Let’s talk about Wong’s arc. Did you have conversations with Kevin Feige about how he would grow within the MCU to become more than just a sidekick to Doctor Strange?
When I first embarked on the role, we looked at the old source material and it needed an update. I remember my opening gambit when I was in the trailer and waiting to meet with Kevin and producer Stephen Broussard, and was vehemently not into doing what was in the old source material. And thankfully, neither were they.
So, we created this no-nonsense, midfield general librarian with hints of Roy Keane [former Manchester United player] in there.
This character has progressed now, and I found out when [director] Sam Raimi was on a conference call and talking me through the story. Here was this legend. He said, “Of course, you’re going to be the Sorcerer Supreme,” and as this geek, it’s so great what they’ve done with the character and how he stands toe-to-toe with Doctor Strange.
You grew up with the comic books, and now you’re a part of this world with this incredible storyline. What has been the most satisfying storyline to be a part of?
Growing up, I went to Odyssey, the comic book story in Manchester that is no longer there. I’d spend my days sifting through comics, and now we’re here. It’s just fantastic to go from that and join the MCU. It’s been life-changing for me to be a part of this dream. To see the VFX and how this multiverse world can be realized and work with Sam Rami, who is this legend. It’s been great.
Take me back to young Benedict growing up, who were your heroes and when did you know you wanted to become an actor?
I grew up in the takeaway business. Working in the family business with no weekends and being in the shop front, it felt hemmed in, so you venture out more. But, when you grow up in Salford, the arts weren’t readily available.
When I was in sixth form college, I think they ran out of boys for “Grease,” so I said, “Yeah, I’ll join in.” I enjoyed this role as Vince Fontaine. I did bits where I took my parents’ Reader’s Digest ‘50s music and played that with my brothers, who had a microphone. I was subconsciously doing production. I just enjoyed it and somehow I dared to do it.
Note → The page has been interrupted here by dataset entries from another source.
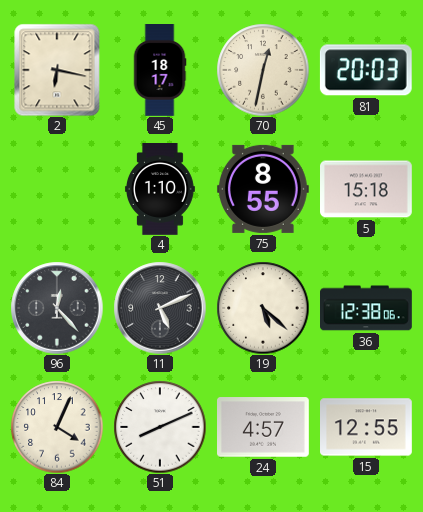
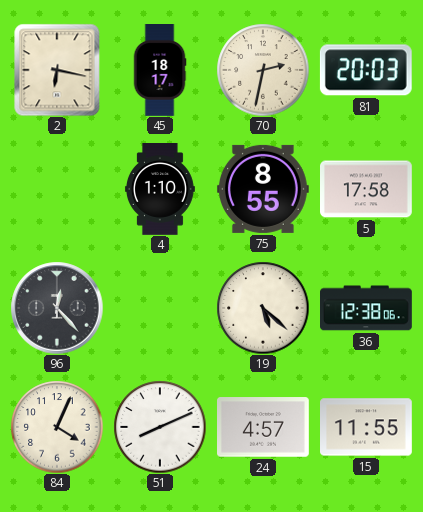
70: 12:32 -> 2:32
5: 15:18 -> 17:58
11: 5:11 -> none
15: 12:55 -> 11:55
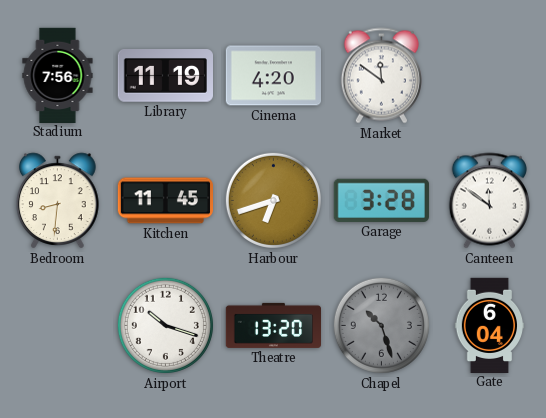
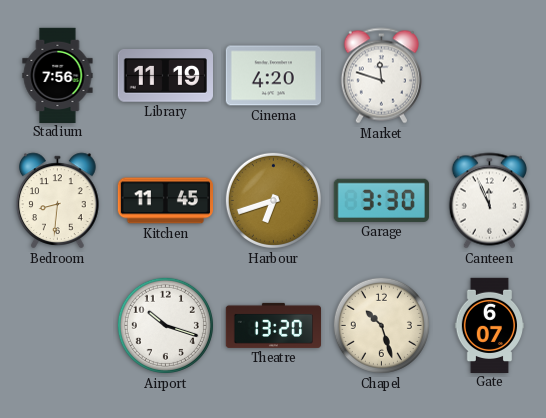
Market: 11:51 -> 11:48
Garage: 3:28 -> 3:30
Canteen: 11:51 -> 11:56
Chapel dial: grey -> cream
Gate: 6:04 -> 6:07
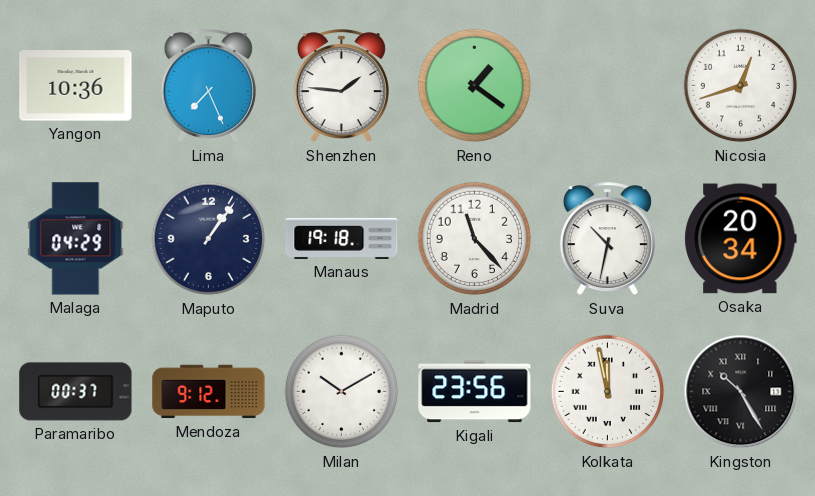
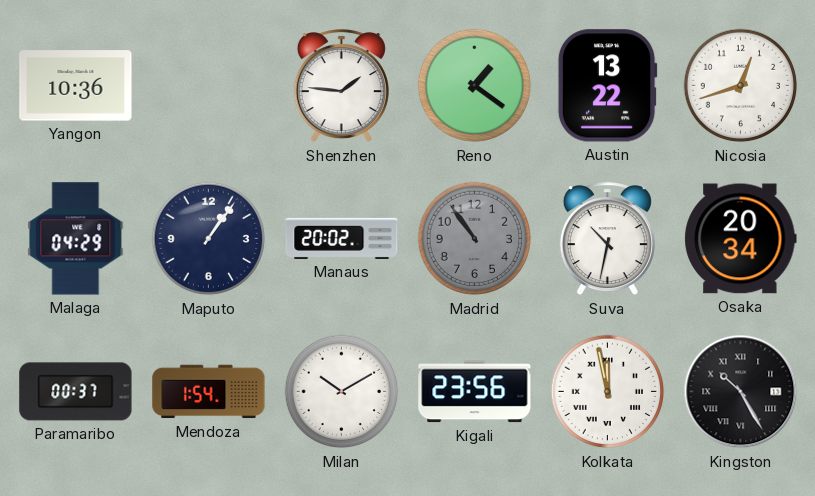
Lima: 7:26 -> none
Austin: none -> 13:22
Manaus: 19:18 -> 20:02
Madrid: 11:23 -> 10:54
Madrid dial: white -> grey
Mendoza: 9:12 -> 1:54
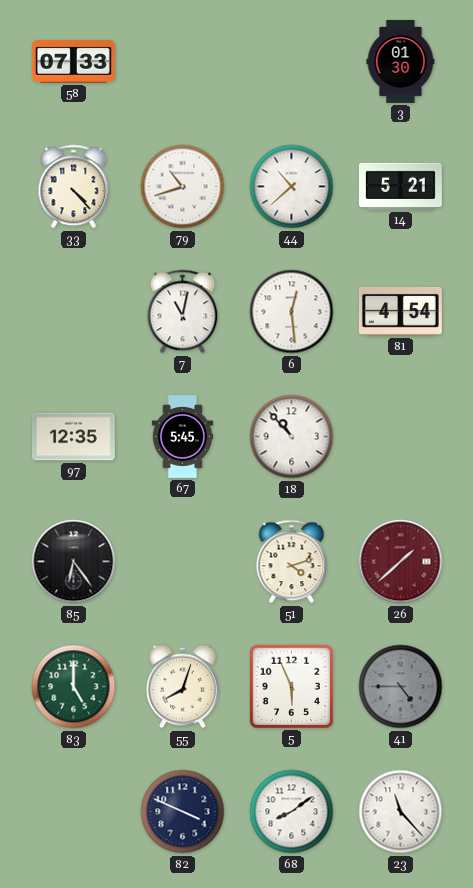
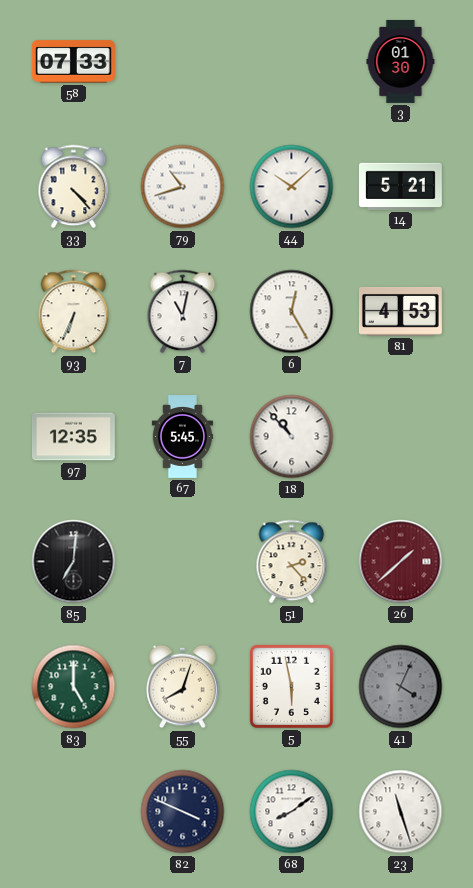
44: 10:38 -> 10:08
93: none -> 6:34
6: 12:29 -> 12:25
81: 4:54 -> 4:53
85: 6:24 -> 7:01
51: 4:12 -> 2:23
5: 5:56 -> 5:58
41: 4:45 -> 4:04
23: 11:23 -> 11:27
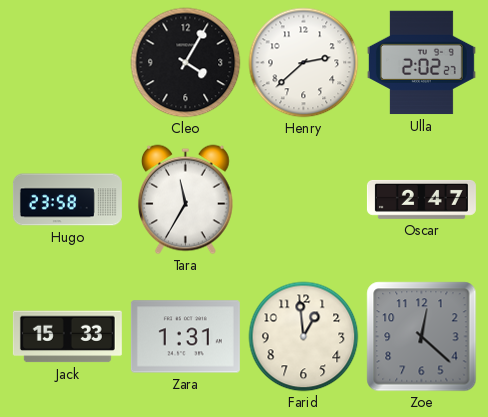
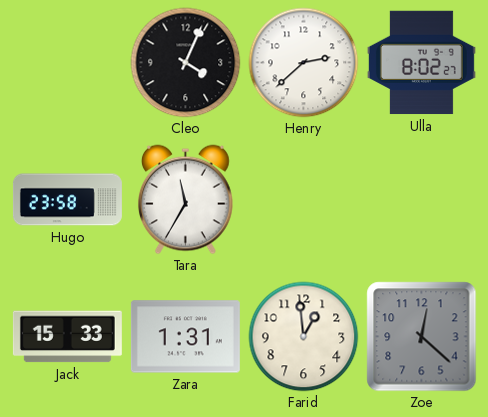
Cleo: 4:05 -> 4:04
Ulla: 2:02 -> 8:02
Oscar: 2:47 -> none
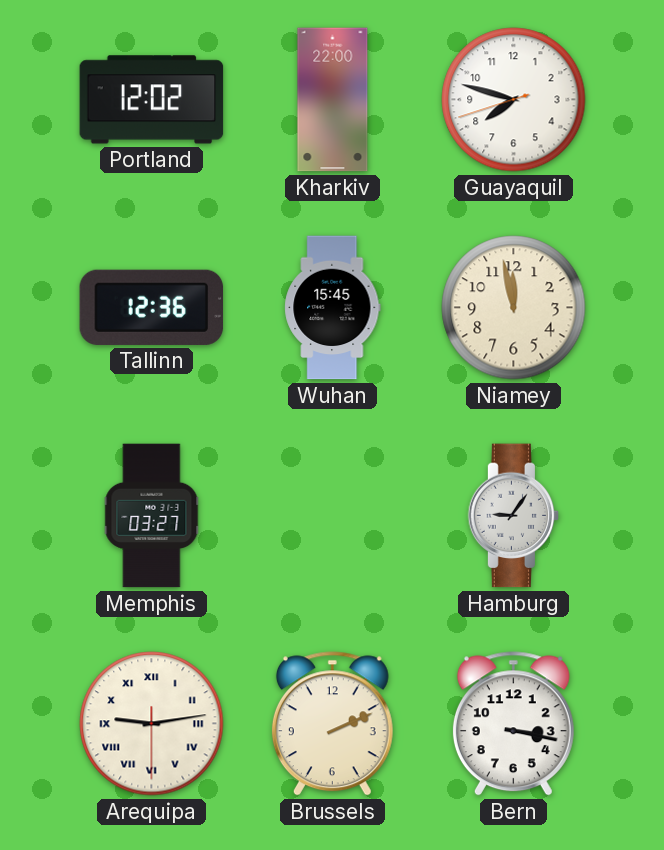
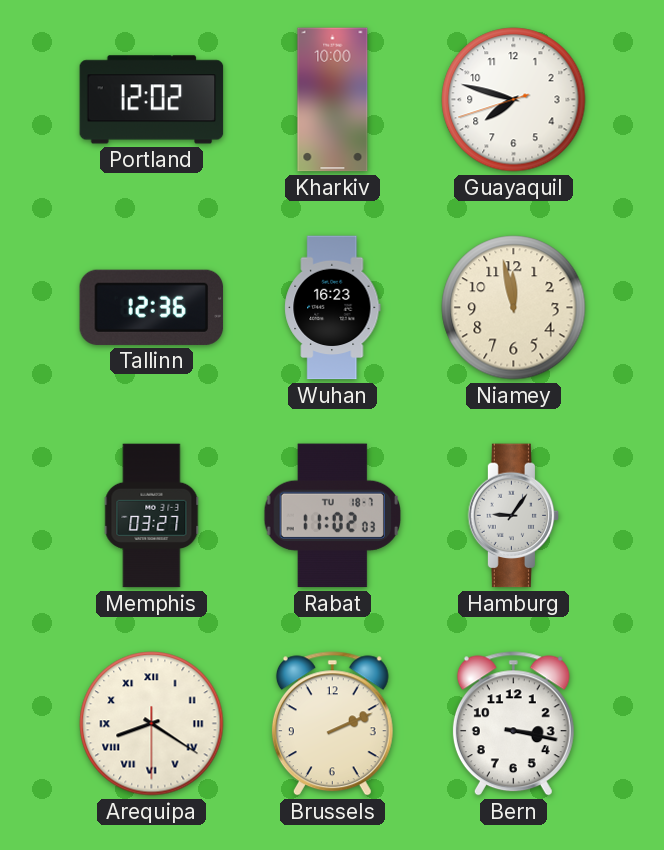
Kharkiv: 22:00 -> 10:00
Wuhan: 15:45 -> 16:23
Rabat: none -> 11:02
Arequipa: 9:13 -> 8:20
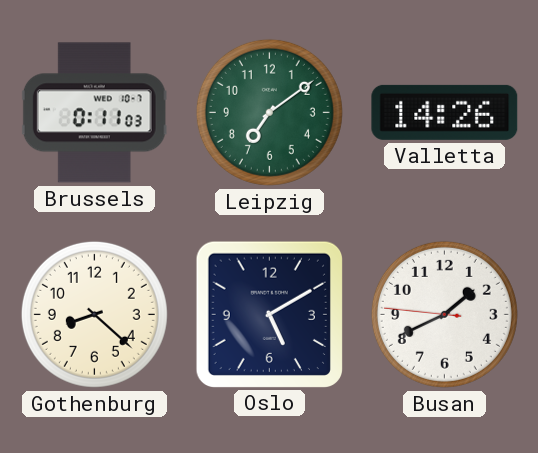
I also had an audition to an interview with Salford Performing Arts, and I did a monologue. They let me in, and then my journey began. Through being in Manchester, I’d usher at a Fringe [Festival] place, and there would be touring shows. I’d collect the tickets and sweep the floor, but I’d get to watch a free show. That was my foundation for absorbing things that I would never normally watch.
The house manager would also sneak me in so I could watch free shows. It was the kindness of Mancunians that helped build the building blocks for me to begin. I didn’t go to drama school, and decided not to be hard on myself and it was trial and error. I climbed every rung of the ladder for experience, and anything that I didn’t want to do anymore, I closed the door to. Anything I hadn’t done, I would try and tick that on the box and build my experience.
Wait, you played Vince Fontaine, does this mean you have pipes?
I think I can croon a bit.
You know, the fans really love Wong and they’d love to see Wong’s backstory. Would you like a spinoff?
I’ve been asked this a million times, I could have just gotten them to sign the petition.
I’m very flattered, and there are certain answers to certain questions that we need to be answered. We didn’t see him for five years when he went through the portal, so we can fill some storylines there. Let’s wait and see what Marvel does. I always say, ‘Have Portal, will travel.’
What was it like working with Sam Raimi?
He is one of the masters and such a wonderful man. In his nature, there’s so much playfulness with Sam and he allows you to collaborate. I love springing surprises on him, and if you have an inkling to try something, I try it. You just want to jump through hoops of fire for him. I feel Sam Rami is back with this, and we are lucky to have him.
Is there a genre outside of the MCU that you would like to try next?
Maybe a little bit more of an action movie in the kind of Hong Kong genre. I’d like to do something in the John Woo style of film.